Despite court ruling, NDP teachers still waiting to be paid
The legal team of the St Vincent and the Grenadines Teachers’ Union (SVGTU) says the Government has so far refused to honour a January 2019 court ruling to pay, costs, damages and pension benefits to three disenfranchised teachers.
“What it is that we are talking about here has to do with the Government’s failure, or the Government’s refusal to actually abide or comply with the court order and basically there is no rule of law,” lawyer Shirlan ‘Zita’ Barnwell explained at a SVGTU press conference last Thursday.
Elvis Daniel, Addison Thomas, and Kenroy Johnson had all been teachers for over 30 years when they decided to resign in order to contest the general elections of 2010 on a New Democratic Party (NDP) ticket.
A Collective Agreement signed between the Union and the Government in 2005 contained an article, 16, which states that “a member of the Union of at least three years standing shall, on application, be granted leave-of-absence to contest national/general/local election. The leave of absence shall be no pay leave for a period not exceeding six months.

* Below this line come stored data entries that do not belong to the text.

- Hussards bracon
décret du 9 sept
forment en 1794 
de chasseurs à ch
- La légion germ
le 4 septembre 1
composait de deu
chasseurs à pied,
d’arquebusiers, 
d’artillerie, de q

In the event that the member is unsuccessful, that member shall return to his/her original post or one of the equivalent status, all benefits intact.”
However, when the teachers applied for “election leave” in 2010, they were referred to s 26 (d) of the Constitution that says that no person shall be qualified to be elected or appointed as a representative if he holds or is acting in any public office.

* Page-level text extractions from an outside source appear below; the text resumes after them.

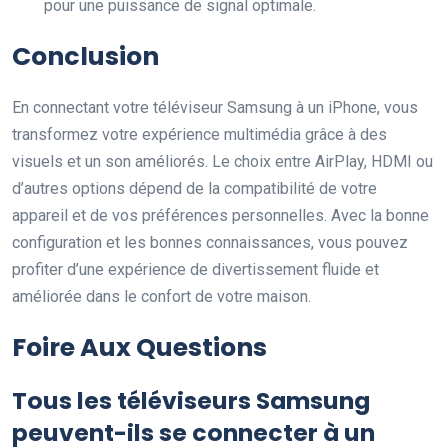
pour une puissance de signal optimale.
Conclusion
En connectant votre téléviseur Samsung à un iPhone, vous
transformez votre expérience multimédia grâce à des
visuels et un son améliorés. Le choix entre AirPlay, HDMI ou
d’autres options dépend de la compatibilité de votre
appareil et de vos préférences personnelles. Avec la bonne
configuration et les bonnes connaissances, vous pouvez
profiter d’une expérience de divertissement fluide et
améliorée dans le confort de votre maison.
Foire Aux Questions
Tous les téléviseurs Samsung
peuvent-ils se connecter à un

Therefore, the teachers resigned, and once unsuccessful at the polls in 2010, the three attempted to be reinstated, but were told that there were no vacancies.
Court of Appeal Justice Davidson Kelvin Baptiste delivered the court’s ruling in 2019.

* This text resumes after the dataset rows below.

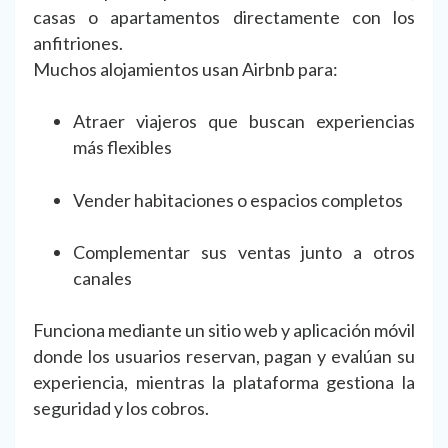
casas o apartamentos directamente con los
anfitriones.
Muchos alojamientos usan Airbnb para:
Atraer viajeros que buscan experiencias
más flexibles
Vender habitaciones o espacios completos
Complementar sus ventas junto a otros
canales
Funciona mediante un sitio web y aplicación móvil
donde los usuarios reservan, pagan y evalúan su
experiencia, mientras la plataforma gestiona la
seguridad y los cobros.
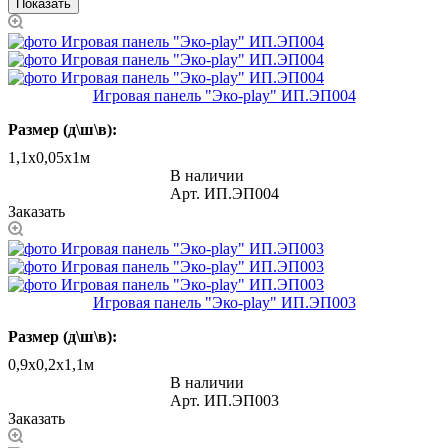
Игровая панель "Эко-play" ИП.ЭП004
Размер (д\ш\в):
1,1х0,05х1м
В наличии
Арт.
ИП.ЭП004
Заказать
Игровая панель "Эко-play" ИП.ЭП003
Размер (д\ш\в):
0,9х0,2х1,1м
В наличии
Арт.
ИП.ЭП003
Заказать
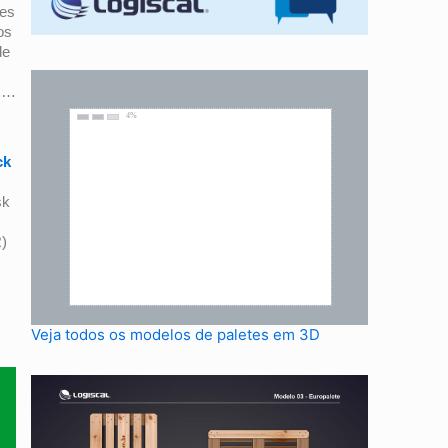
des
os
de
tc…
ck
sk
)
Veja todos os modelos de paletes em 3D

The Justices came to the conclusion that article 16 of the Collective Agreement does not violate section 26(1)(d) of the constitution; there was a legitimate expectation created that they would be reinstated after contesting the elections according to the agreement, and they had been deprived of their fundamental right to property.
Barnwell mentioned that Johnson became eligible for his pension in the same year as the elections. “You’re talking about a period based on the court’s award that he ought to have gotten his pension at least at a minimum from 2012 to 2020. That is how long this man has been without his rights being honoured,” Barnwell noted.
Since the court’s award of damages, costs, the lawyers have been in contact with the Attorney General’s chambers, Barnwell relayed, but this year their contact was reduced to written communication.
“As we are not seeing anything happening, by April 6, the first letter for this year was written to the Attorney General (AG) asking the Attorney General to please comply or at least begin the process to comply with the court’s order,” the counsel recalled.
Two months after this letter, they received a response which stated “We will look into the matter and respond to you soonest.”
“By the way, this is since more than a year later that the AG by our nudging is saying they will look into the matter,” the counsel commented, adding “I mean the judgment is clear.”
“This is a breach of constitutional rights, this is not any ordinary issue, so it really is difficult to comprehend why in any way a Government, that is a Labour Government, would not comply with a court order that simply says you have violated these three teachers’ rights,” the counsel contemplated.
Furthermore, a High Court judge who was given the task of assessing the costs that the state must pay has fixed the costs at around $53,000.
This was in January of this year, and the lawyers took pains to ask for a deadline for the paying of this sum, which was set at February 14.
“It is now October 2020 and we have made several requests, pleadings, to the state, also without any avail, there’s no response that is positive to say, at least, they would make any attempt to pay that too,” the lawyer informed.
Now the situation seems to be at an impasse, as a private citizen cannot in law apply for an enforcement against the crown.
“You basically are waiting on the state’s good faith to do so (honour the ruling),” Barnwell stated.